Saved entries
▼
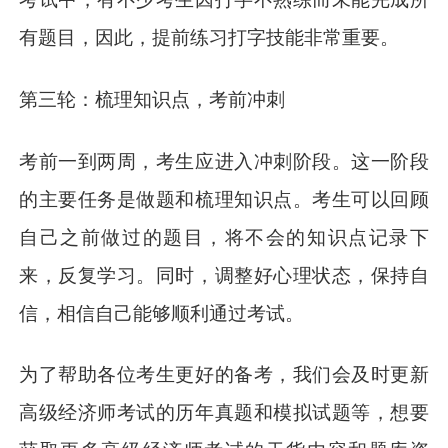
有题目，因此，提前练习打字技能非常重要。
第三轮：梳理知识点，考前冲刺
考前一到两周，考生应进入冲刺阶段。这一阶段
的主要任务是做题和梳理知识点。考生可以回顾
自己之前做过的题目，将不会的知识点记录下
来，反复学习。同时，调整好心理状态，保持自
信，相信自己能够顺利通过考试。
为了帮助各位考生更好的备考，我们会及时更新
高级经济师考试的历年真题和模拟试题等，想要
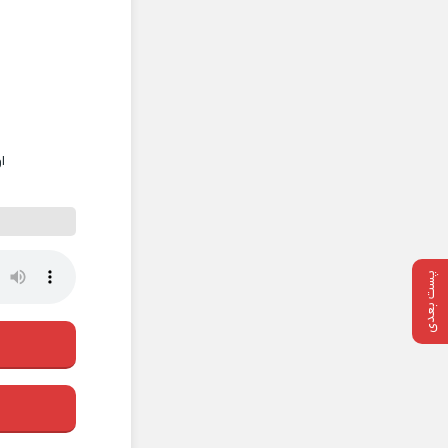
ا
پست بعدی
▲
▼
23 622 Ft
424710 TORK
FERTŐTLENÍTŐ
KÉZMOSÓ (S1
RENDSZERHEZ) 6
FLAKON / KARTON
▲
▸ **Exercise aim**:
Please transcribe exactly the lines above from the line that has "424710 TORK" up to and including the line that has "FLAKON / KARTON"; no other line belongs in the answer.

▸ **Output of the task**:
424710 TORK
FERTŐTLENÍTŐ
KÉZMOSÓ (S1
RENDSZERHEZ) 6
FLAKON / KARTON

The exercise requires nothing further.